Sur le plan de la mixité, il semblerait que la voile suisse ait navigué à contre-courant ces vingt dernières années. Alors que les encouragements à la pratique en équipage mixte se multiplient sur différents circuits de régate, la part des femmes pratiquant la voile est en net recul. Triste réalité : si 32 % des navigateurs étaient des navigatrices lors de l’étude Sport Suisse publiée à l’an 2000, elles ne sont plus qu’un petit 20 % à profiter des joies de la navigation en 2020. Si aucun élément tangible ne nous permet d’expliquer ce recul, nous pouvons formuler l’hypothèse que les récentes mesures entreprises par les institutions véliques nationales et internationales pour encourager la mixité n’ont pas encore été suivies d’effets. Un sport à l’historique aussi masculin doit donc redoubler d’efforts s’il veut attirer plus de femmes, car ces dernières constituent sans aucun doute l’un de ses plus forts potentiels de croissance.

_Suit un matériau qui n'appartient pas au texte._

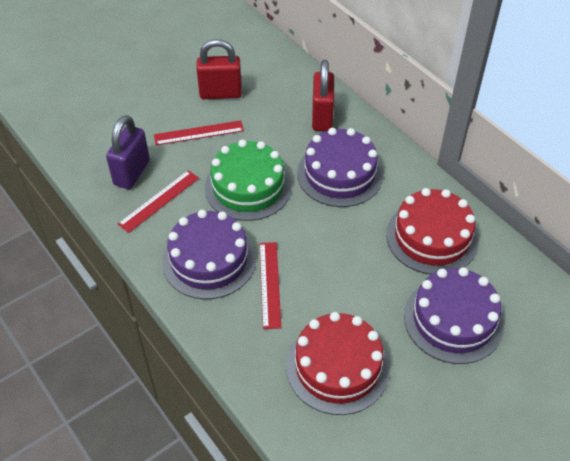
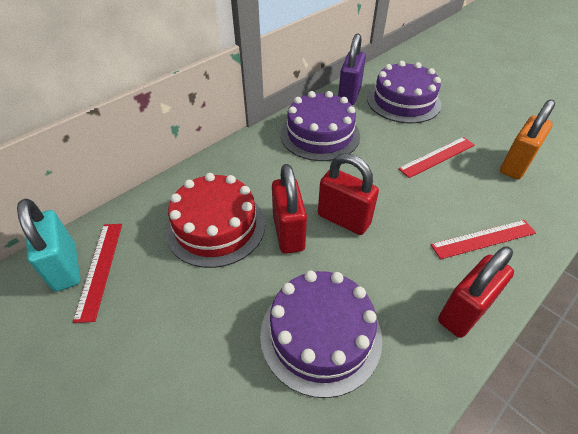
green cake: 1 -> 0
orange padlock: 0 -> 1
red cake: 2 -> 1
red padlock: 2 -> 3
turquoise padlock: 0 -> 1

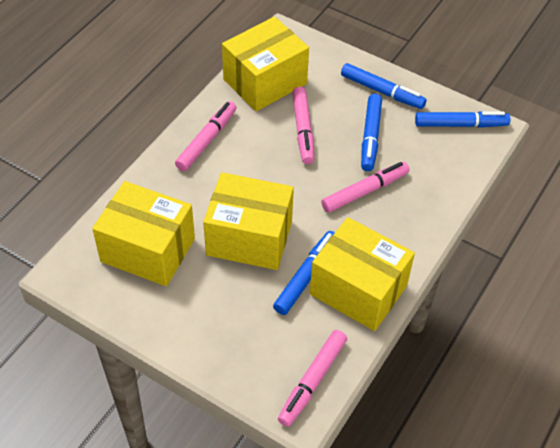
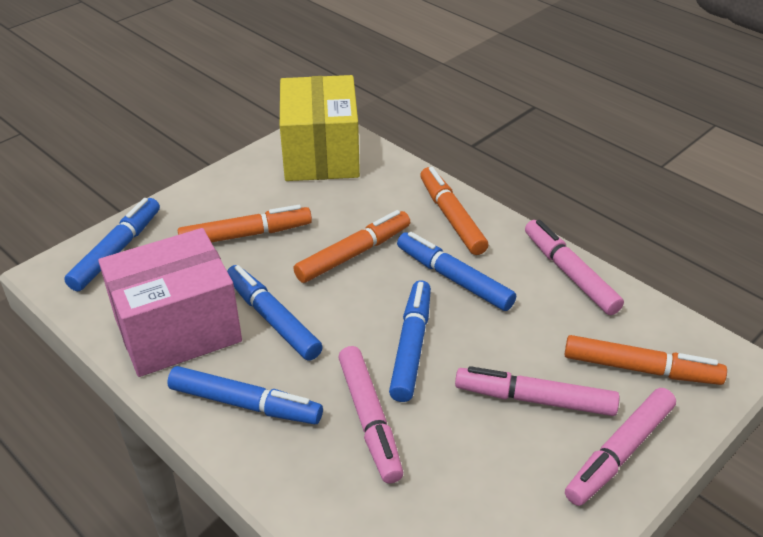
blue marker: 4 -> 5
orange marker: 0 -> 4
pink box: 0 -> 1
yellow box: 4 -> 1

D’autres supports, moins encombrants et plus accessibles, ont en revanche constitué de véritables locomotives pour la démocratisation des sports à voile en Suisse. Entre 2008 et 2020, le nombre de pratiquants de planche à voile ou de kitesurf a plus que quadruplé, passant de 0,5 à 2,1 % de la population. On peut notamment attribuer cette croissance à l’ouverture progressive des plans d’eau suisses au kitesurf, auparavant interdit au niveau fédéral, puis contraint par de nombreuses réglementations cantonales aujourd’hui assouplies, mais aussi à la compatibilité de ces sports avec les nouveaux modes de consommation des loisirs, et notamment des voyages. Plus faciles à transporter, à gréer, moins onéreux à l’achat, la planche à voile et le kitesurf semblent s’ériger comme des portes d’entrée privilégiées pour les nouveaux adeptes des sports de voile. Dans les années à venir, la diffusion du foiling sur les embarcations légères sera également à suivre de près. Ces dernières, de moins en moins chères, auront certainement la vertu d’augmenter le nombre de fenêtres météo exploitables ainsi que le pouvoir de séduction de la voile.